German day-ahead power cleared near EUR 74/MWh on 15 June, down from roughly EUR 124 on Monday 8 June , a fall that took the clean spark spread to approximately -EUR 44/MWh on a spread calc at the day's prints 1. The clean spark spread is the margin a gas plant earns after fuel and carbon. With the gas benchmark through its floor, EUA carbon near EUR 78/tCO2 and German day-ahead near EUR 74, a standard combined-cycle plant (CCGT) at mid-merit efficiency runs variable costs near EUR 119/MWh against a EUR 74 clear, leaving it roughly EUR 44 out of the money 2.
The spread had been EUR -8 to -9 at the start of June; it widened this sharply because day-ahead fell faster than the gas-price drop cut fuel cost. The cheaper gas did not rescue CCGT economics, because the power-price collapse outran it. Germany abolished its gas storage levy on 1 January 2026 with no replacement , leaving plants to clear on market terms alone against a renewables-and-carbon stack that pushes them off-merit. CCGT load factors collapse at that margin, gas-for-power demand falls, and that demand destruction is why the prompt is selling off.
StromVKG, the capacity-payment bill, is Berlin's answer to exactly this problem. It cleared its Bundestag first reading on 11 June and now sits in the Wirtschaftsausschuss, the economics and energy committee, where the Greens have tabled an amendment demanding a credible hydrogen-conversion pathway for any plant winning a capacity contract , . The bill pays plants to exist for security-of-supply rather than to run for margin.

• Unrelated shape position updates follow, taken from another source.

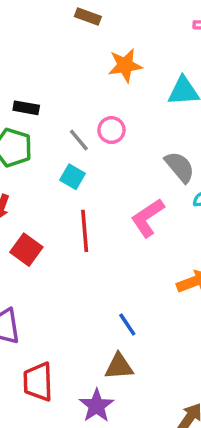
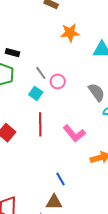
pink circle: (111, 130) -> (58, 81), moved
pink L-shape: (148, 218) -> (74, 133), moved, turned -100

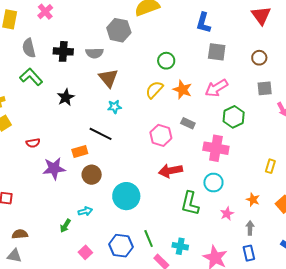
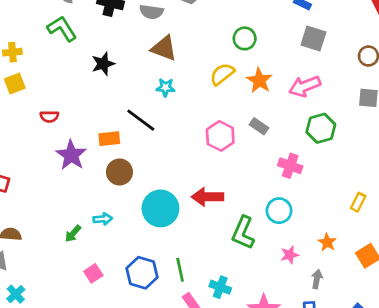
brown triangle: (108, 78) -> (164, 48), turned -40
pink cross: (216, 148) -> (290, 166), size x0.7
purple star: (54, 168) -> (71, 155), turned 30
red arrow: (170, 171) -> (207, 197), moved

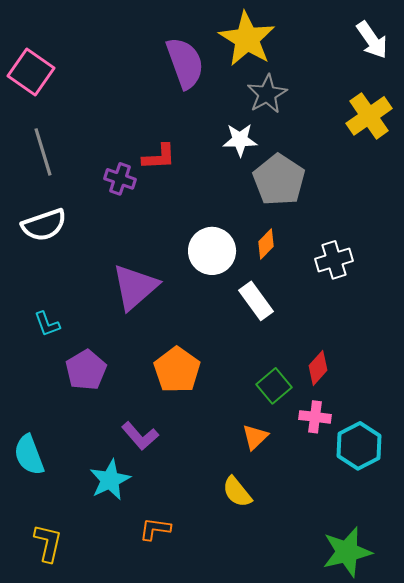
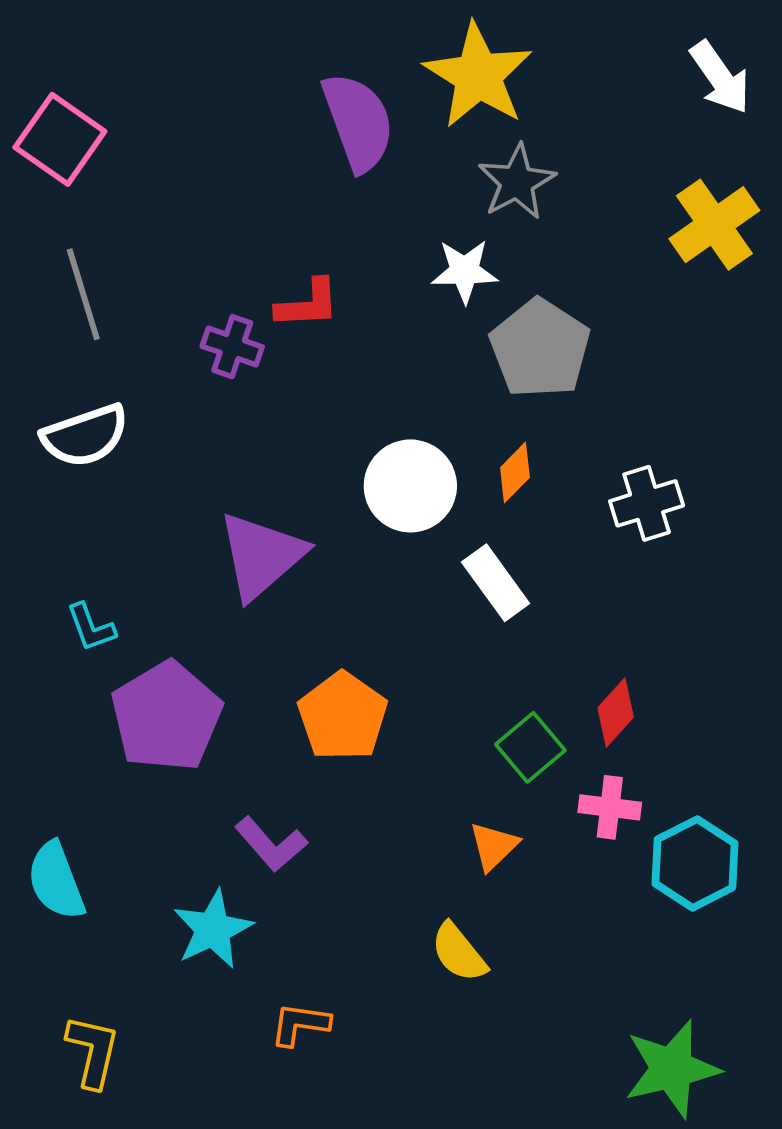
purple pentagon: (86, 370) -> (166, 716), size x1.4

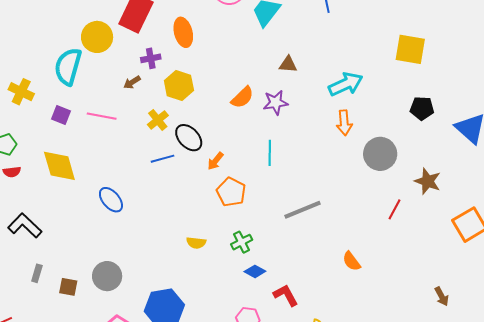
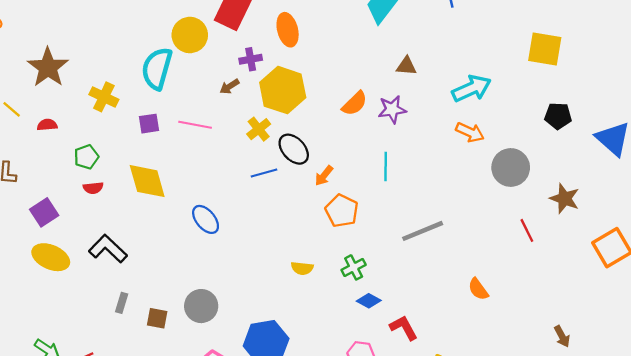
yellow hexagon: (179, 86) -> (283, 90), size x1.4
purple square: (61, 115) -> (149, 124), turned -30
orange arrow: (344, 123) -> (470, 132), turned -60
red line: (394, 209) -> (527, 230), turned -55
brown arrow: (442, 296) -> (562, 336), moved

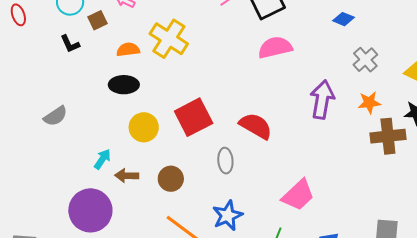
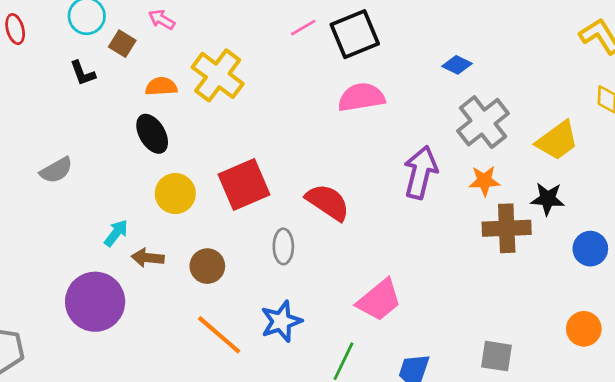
brown square: (97, 20) -> (122, 44), turned -36
gray cross: (365, 60) -> (483, 122), size x1.5
black ellipse: (124, 85) -> (152, 134), turned 56

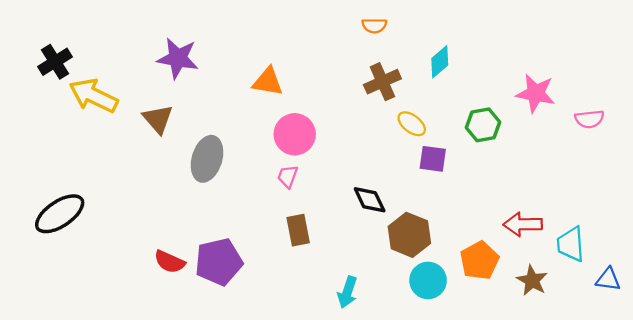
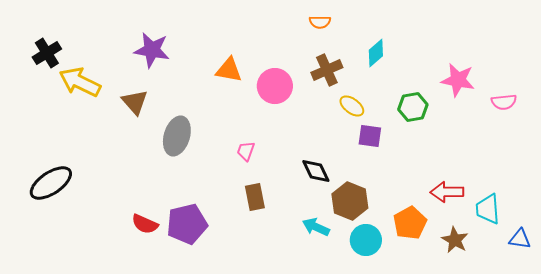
pink circle: (295, 134) -> (275, 86), moved
cyan arrow: (347, 292) -> (316, 227), moved, turned 96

The legislation is the admission that a grid clearing at EUR 74 with CCGTs EUR 44 out of the money cannot finance firm gas capacity on market terms. The Greens' hydrogen condition adds a state-aid timing risk: binding H2 criteria attached in committee could delay the September capacity auction the bill is meant to enable, which is the one downstream hinge a power desk should watch on this file.